**Records provided:**

═══

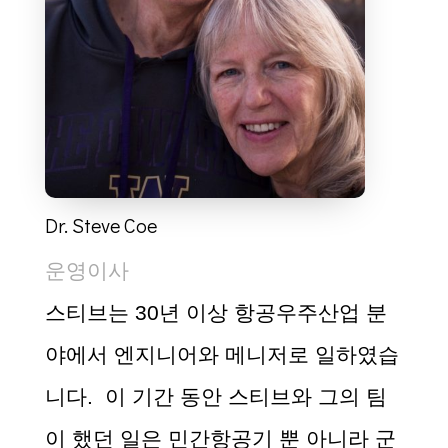
Dr. Steve Coe
운영이사
스티브는 30
년 이상 항공우주산업 분
야에서 엔지니어와 메니저로 일하였습
니다
.
이 기간 동안 스티브와 그의 팀
이 했던 일은 민간항공기 뿐 아니라 군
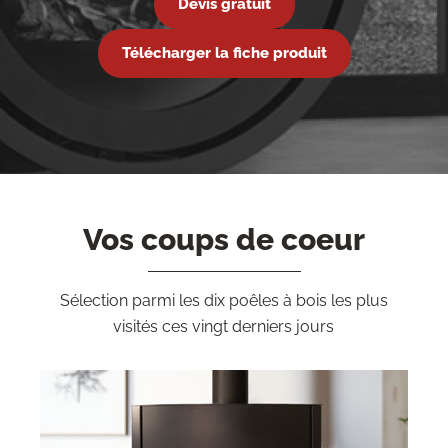
Devis gratuit
Télécharger la fiche produit
Vos coups de coeur
Sélection parmi les dix poêles à bois les plus
visités ces vingt derniers jours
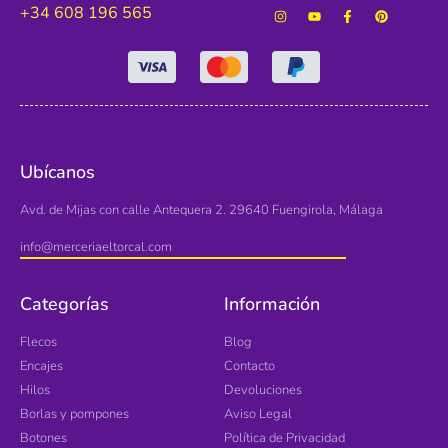
+34 608 196 565
Ubícanos
Avd. de Mijas con calle Antequera 2. 29640 Fuengirola, Málaga
info@merceriaeltorcal.com
Categorías
Información
Flecos
Blog
Encajes
Contacto
Hilos
Devoluciones
Borlas y pompones
Aviso Legal
Botones
Política de Privacidad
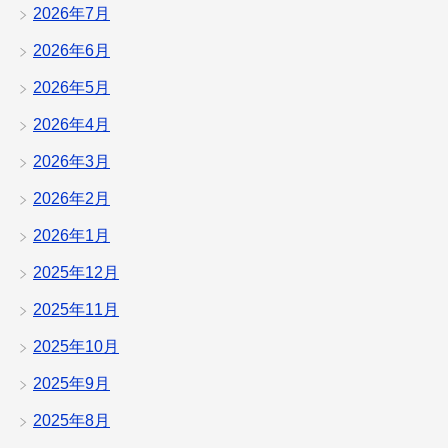
2026年7月
2026年6月
2026年5月
2026年4月
2026年3月
2026年2月
2026年1月
2025年12月
2025年11月
2025年10月
2025年9月
2025年8月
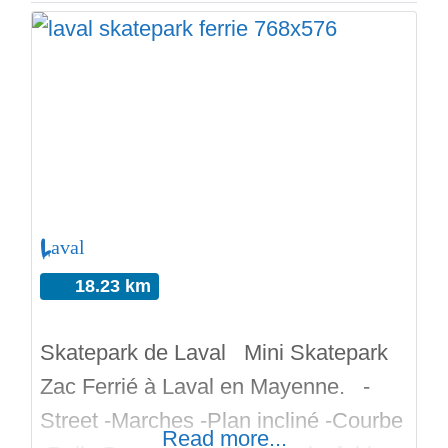
Laval
18.23 km
Skatepark de Laval Mini Skatepark
Zac Ferrié à Laval en Mayenne. -
Street -Marches -Plan incliné -Courbe
Read more...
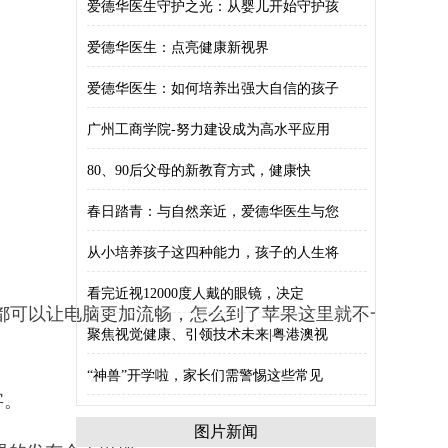
爱德华医生守护之光：从婴儿开始守护孩
爱德华医生：点亮健康新视界
爱德华医生：如何培养出强大自信的孩子
广州工商学院-努力建设成为高水平应用
80、90后父母的新教育方式，健康快
春日踏青：与自然亲近，爱德华医生与您
从小培养孩子这四种能力，孩子的人生将
看完近视12000度人戴的眼镜，决定
后台都可以让电脑更加流畅，怎么到了苹果这里就不一
聚焦视觉健康、引领技术未来|粤港澳视
“神兽”开学啦，家长们需警惕这些常见
字。
图片新闻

═══

**Task requirements:** Only those lines from the one containing "Zac Ferrié à" to the end of the material above, retyped exactly and without pictures, belong in your reply.

**Solution to this exercise:**
Zac Ferrié à Laval en Mayenne. -
Street -Marches -Plan incliné -Courbe
Read more...
爱德华医生守护之光：从婴儿开始守护孩
爱德华医生：点亮健康新视界
爱德华医生：如何培养出强大自信的孩子
广州工商学院-努力建设成为高水平应用
80、90后父母的新教育方式，健康快
春日踏青：与自然亲近，爱德华医生与您
从小培养孩子这四种能力，孩子的人生将
看完近视12000度人戴的眼镜，决定
后台都可以让电脑更加流畅，怎么到了苹果这里就不一
聚焦视觉健康、引领技术未来|粤港澳视
“神兽”开学啦，家长们需警惕这些常见
字。
图片新闻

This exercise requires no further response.